Why was it a tiny sample? According to:
Lipkin/Daszak et al’s paper: The Oct 2012 shipment was inadvertently opened at customs in the United States and sat at room temperature for 48 hours before transfer to Columbia University. At arrival, all samples had thawed.
Whoops! That sounds not good.
Lipkin/Daszak paper: (T)he sensitivity for viral nucleic acid detection in samples collected in October 2012 was probably reduced because of failure in cold chain transport. We were unable to recover additional sequences beyond the 190-nt RdRp fragment.
None of which stopped them from proclaiming: We are confident in the fidelity of the finding.

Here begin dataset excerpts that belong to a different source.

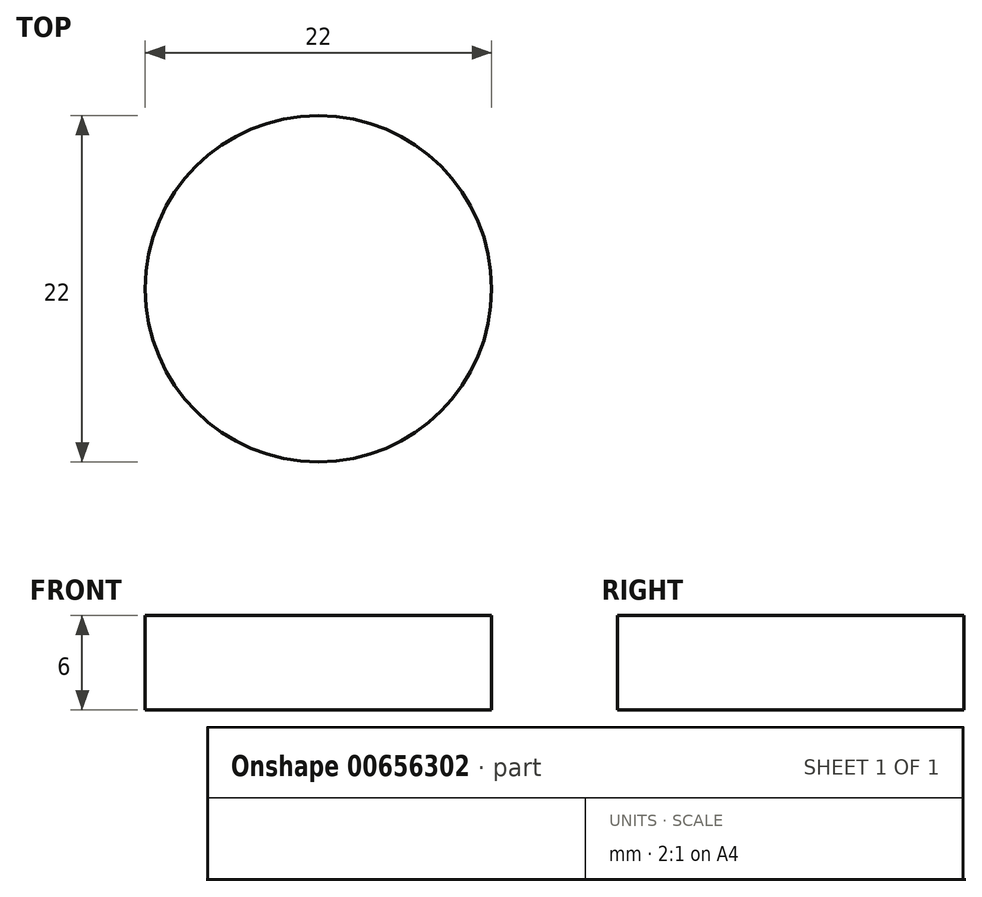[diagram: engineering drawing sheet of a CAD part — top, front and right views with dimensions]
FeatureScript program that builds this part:
annotation { "Feature Type Name" : "Feature", "Feature Type Description" : "" }
export const myFeature = defineFeature(function(context is Context, id is Id, definition is map)
    precondition{}
    {
        {
            var Q0;
            Q0=qCreatedBy(makeId("Top.planeOp"),FACE);
            var sketch = newSketch(context, id + "F0", { "sketchPlane" : qUnion([Q0])});
            skCircle(sketch, "E0", {"center": v(0, 0) * mm, "radius": 11 * mm});
            skSolve(sketch);
        }
        {
            var Q0;
            Q0=makeQuery(id+"F0.imprint","IMPRINT",FACE,{"disambiguationData":[TD([[makeQuery(id+"F0.imprint","IMPRINT",EDGE,{"derivedFrom":sQuery(id+"F0.wireOp",EDGE,"E0")}),1.0]])]});
            extrude(context, id + "F1", {"entities" : qUnion([Q0]), "depth" : 6 * mm, "offsetDistance" : 25 * mm});
        }
    });
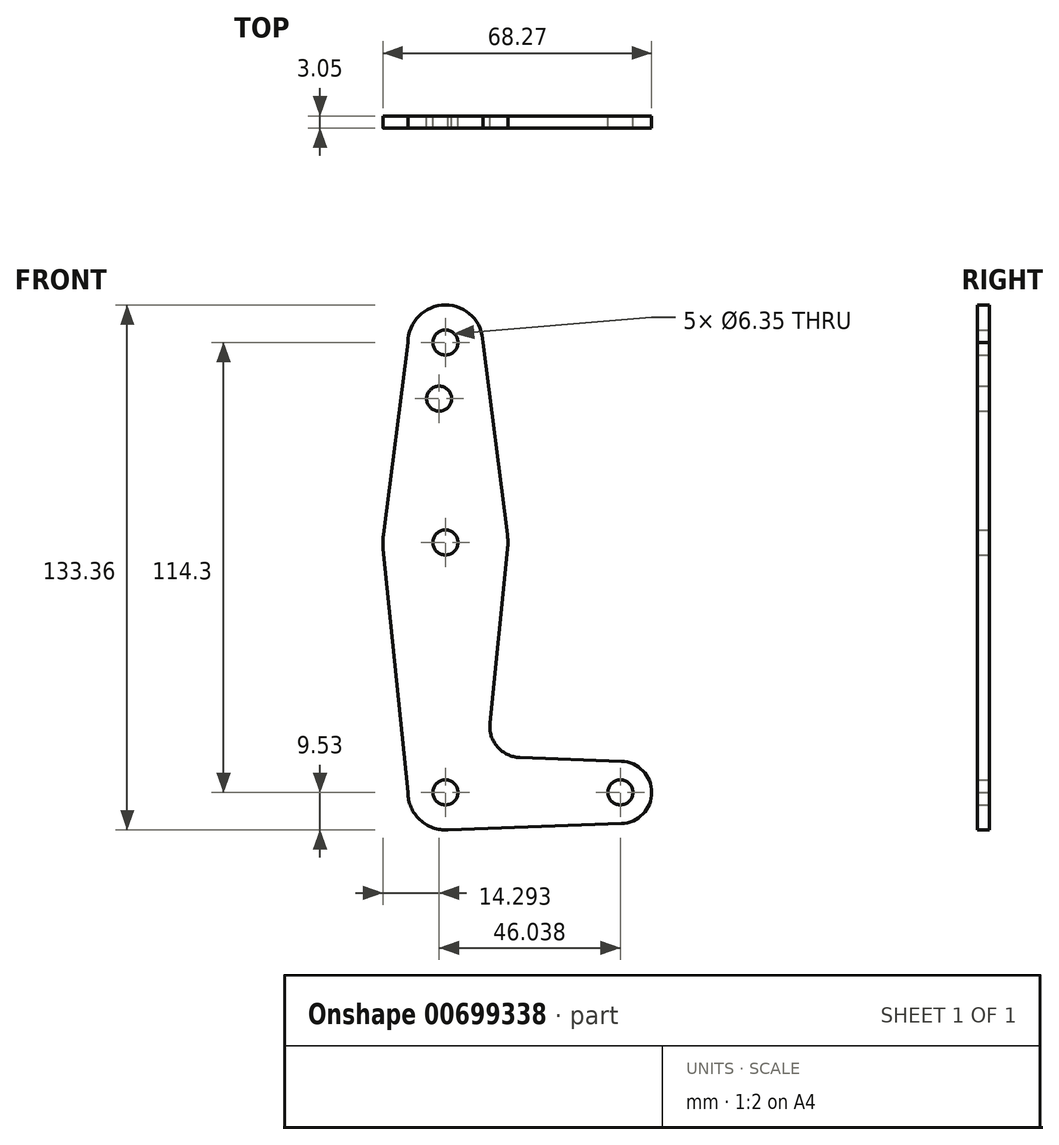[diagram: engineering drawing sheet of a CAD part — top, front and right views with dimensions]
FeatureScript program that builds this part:
annotation { "Feature Type Name" : "Feature", "Feature Type Description" : "" }
export const myFeature = defineFeature(function(context is Context, id is Id, definition is map)
    precondition{}
    {
        {
            var Q0;
            Q0=qCreatedBy(makeId("Front.planeOp"),FACE);
            var sketch = newSketch(context, id + "F0", { "sketchPlane" : qUnion([Q0])});
            skLineSegment(sketch, "E0", {"start": v(0, 114.3) * mm, "end": v(0, 0) * mm, "construction": true});
            skLineSegment(sketch, "E1", {"start": v(0, 0) * mm, "end": v(44.45, 0) * mm, "construction": true});
            skCircle(sketch, "E2", {"center": v(0, 114.3) * mm, "radius": 9.53 * mm});
            skCircle(sketch, "E3", {"center": v(0, 63.5) * mm, "radius": 15.88 * mm});
            skCircle(sketch, "E4", {"center": v(0, 0) * mm, "radius": 9.53 * mm});
            skCircle(sketch, "E5", {"center": v(44.45, 0) * mm, "radius": 7.94 * mm});
            skLineSegment(sketch, "E6", {"start": v(18.93, 8.85) * mm, "end": v(44.73, 7.93) * mm});
            skLineSegment(sketch, "E7", {"start": v(0, -9.53) * mm, "end": v(44.73, -7.93) * mm});
            skLineSegment(sketch, "E8", {"start": v(9.52, 114.3) * mm, "end": v(15.75, 65.5) * mm});
            skLineSegment(sketch, "E9", {"start": v(-9.53, 114.3) * mm, "end": v(-15.75, 65.5) * mm});
            skLineSegment(sketch, "E10", {"start": v(11.3, 17.6) * mm, "end": v(15.8, 61.9) * mm});
            skLineSegment(sketch, "E11", {"start": v(-9.53, 0) * mm, "end": v(-15.8, 61.9) * mm});
            skArc(sketch, "E12.filletArc", {"start": v(11.3, 17.6) * mm, "mid": v(13.22, 11.57) * mm, "end": v(18.93, 8.85) * mm});
            skCircle(sketch, "E13", {"center": v(0, 114.3) * mm, "radius": 3.18 * mm});
            skCircle(sketch, "E14", {"center": v(0, 63.5) * mm, "radius": 3.18 * mm});
            skCircle(sketch, "E15", {"center": v(0, 0) * mm, "radius": 3.18 * mm});
            skCircle(sketch, "E16", {"center": v(44.45, 0) * mm, "radius": 3.18 * mm});
            skCircle(sketch, "E17", {"center": v(-1.59, 100.03) * mm, "radius": 3.18 * mm});
            skSolve(sketch);
        }
        {
            var Q0;
            Q0 = qSketchRegion(id + "F0", true);
            extrude(context, id + "F1", {"entities" : qUnion([Q0]), "depth" : 3.05 * mm, "offsetDistance" : 25.4 * mm});
        }
    });
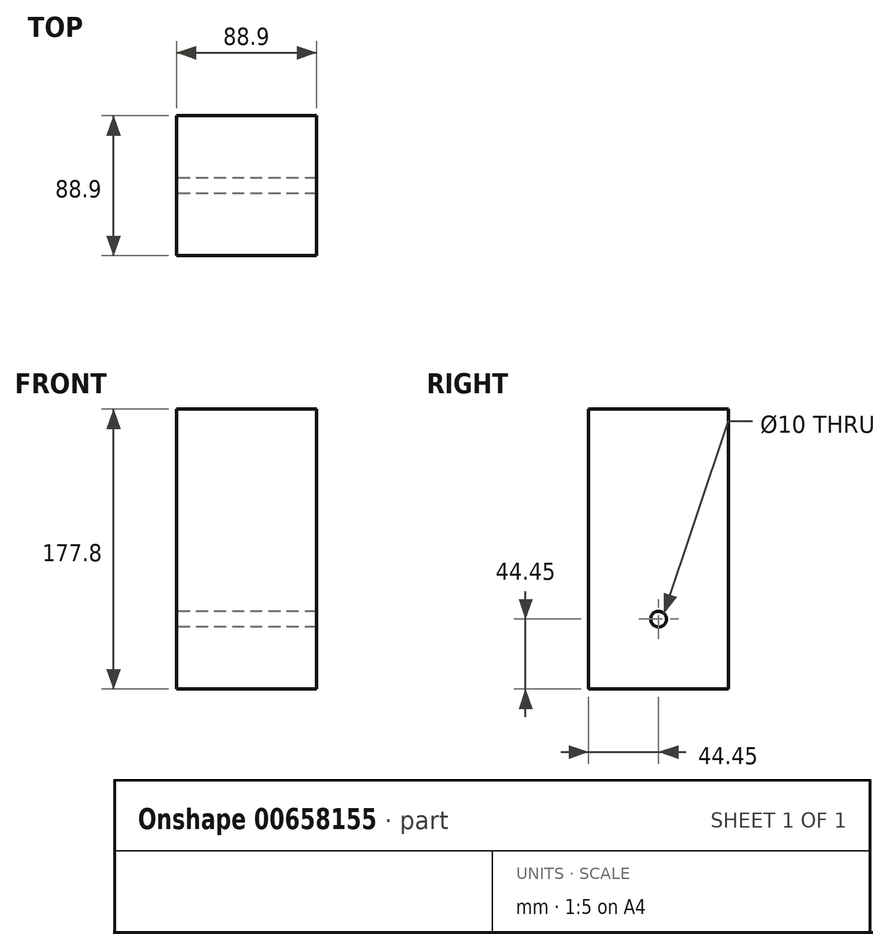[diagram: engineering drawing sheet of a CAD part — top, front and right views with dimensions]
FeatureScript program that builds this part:
annotation { "Feature Type Name" : "Feature", "Feature Type Description" : "" }
export const myFeature = defineFeature(function(context is Context, id is Id, definition is map)
    precondition{}
    {
        {
            var Q0;
            Q0=qCreatedBy(makeId("Front.planeOp"),FACE);
            var sketch = newSketch(context, id + "F0", { "sketchPlane" : qUnion([Q0])});
            skLineSegment(sketch, "E0.bottom", {"start": v(88.9, 177.8) * mm, "end": v(0, 177.8) * mm});
            skLineSegment(sketch, "E0.top", {"start": v(88.9, 0) * mm, "end": v(0, 0) * mm});
            skLineSegment(sketch, "E0.left", {"start": v(88.9, 177.8) * mm, "end": v(88.9, 0) * mm});
            skLineSegment(sketch, "E0.right", {"start": v(0, 177.8) * mm, "end": v(0, 0) * mm});
            skSolve(sketch);
        }
        {
            var Q0;
            Q0=makeQuery(id+"F0.imprint","IMPRINT",FACE,{"disambiguationData":[TD([[makeQuery(id+"F0.imprint","IMPRINT",EDGE,{"derivedFrom":sQuery(id+"F0.wireOp",EDGE,"E0.bottom")}),1.0]])]});
            extrude(context, id + "F1", {"entities" : qUnion([Q0]), "depth" : 88.9 * mm, "offsetDistance" : 25.4 * mm});
        }
        {
            var Q0;
            Q0=makeQuery(id+"F1.opExtrude","SWEPT_FACE",FACE,{"disambiguationData":[OSD([sQuery(id+"F0.wireOp",EDGE,"E0.right")])]});
            var sketch = newSketch(context, id + "F2", { "sketchPlane" : qUnion([Q0])});
            skPoint(sketch, "E1", {"position": v(44.45, 44.45) * mm});
            skSolve(sketch);
        }
        {
            var Q0;
            Q0=sQuery(id+"F2.wireOp",VERTEX,"E1");
            var Q1;
            Q1=makeQuery(id+"F1.opExtrude","SWEPT_BODY",BODY,{"disambiguationData":[OSD([sQuery(id+"F0.wireOp",EDGE,"E0.bottom"),sQuery(id+"F0.wireOp",EDGE,"E0.top"),sQuery(id+"F0.wireOp",EDGE,"E0.left"),sQuery(id+"F0.wireOp",EDGE,"E0.right")])]});
            hole(context, id + "F3", {"style" : HoleStyle.SIMPLE, "endStyle" : HoleEndStyle.THROUGH, "holeDiameter" : 10 * mm, "majorDiameter" : 6.35 * mm, "isTappedThrough" : true, "tappedDepth" : 12.7 * mm, "tapClearance" : 3, "locations" : qUnion([Q0]), "scope" : qUnion([Q1])});
        }
    });
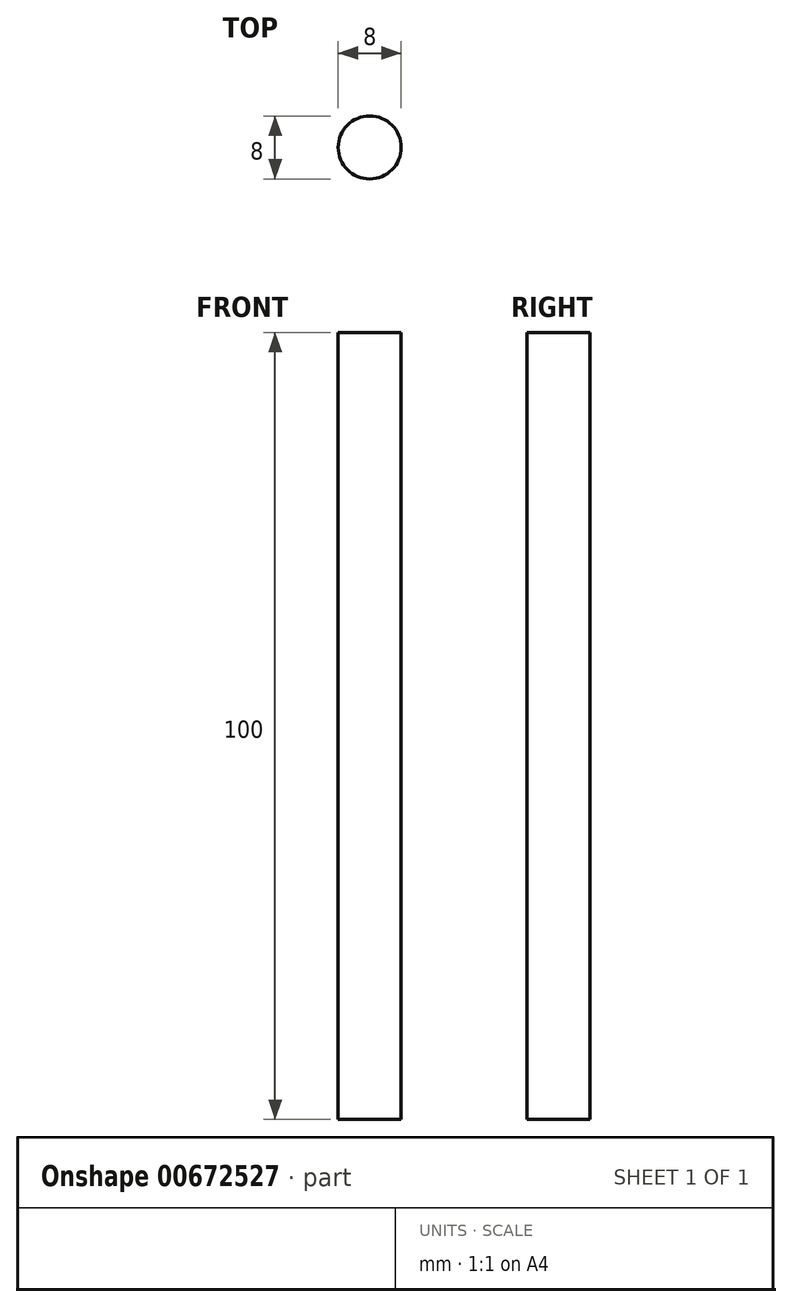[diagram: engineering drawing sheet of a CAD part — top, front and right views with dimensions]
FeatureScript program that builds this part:
annotation { "Feature Type Name" : "Feature", "Feature Type Description" : "" }
export const myFeature = defineFeature(function(context is Context, id is Id, definition is map)
    precondition{}
    {
        {
            var Q0;
            Q0=qCreatedBy(makeId("Top.planeOp"),FACE);
            var sketch = newSketch(context, id + "F0", { "sketchPlane" : qUnion([Q0])});
            skCircle(sketch, "E0", {"center": v(0, 0) * mm, "radius": 4 * mm});
            skSolve(sketch);
        }
        {
            var Q0;
            Q0=makeQuery(id+"F0.imprint","IMPRINT",FACE,{"disambiguationData":[TD([[makeQuery(id+"F0.imprint","IMPRINT",EDGE,{"derivedFrom":sQuery(id+"F0.wireOp",EDGE,"E0")}),1.0]])]});
            extrude(context, id + "F1", {"entities" : qUnion([Q0]), "depth" : 100 * mm, "offsetDistance" : 25 * mm});
        }
    });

I’m not confident. Neither was Stanley Perlman, a virologist at the University of Iowa (or several other virologists). In the NYT article he said he:
...would have been more convinced by a match of at least 400 of the base pairs that encode the virus’s surface spikes, which mutate frequently; the 190-pair match was for viral replication machinery, which mutates less.
Hmm, so, a shady trip to Saudia Arabia at the exclusive invitation of a totalitarian regime - where the samples thawed out and were rendered useless in terms of making a definitive conclusion. But you made one anyway.
So there we have it.
Dwyer’s conclusion that it was: Extremely unlikely the virus escaped from a lab (and that it) .. most likely arose in bats, and then spread to humans via an as-yet unidentified intermediary animal ...
because:
(0:10) we have many other viruses that have clearly gone from bats into animals into humans .. it happened with SARS, it happened with MERS ...
Is: demonstrably wrong.
Not only is it wrong, it’s inconceivable that Dwyer, a supposed expert in coronaviruses, didn't know it was wrong when he was repeatedly advancing it on all major media platforms.
On the flip-side, we can still draw conclusions from Dwyer’s deceitfulness:
You are using your power/privilege - to lie - on the world's biggest stage - about the origin of Covid? What would make you do that?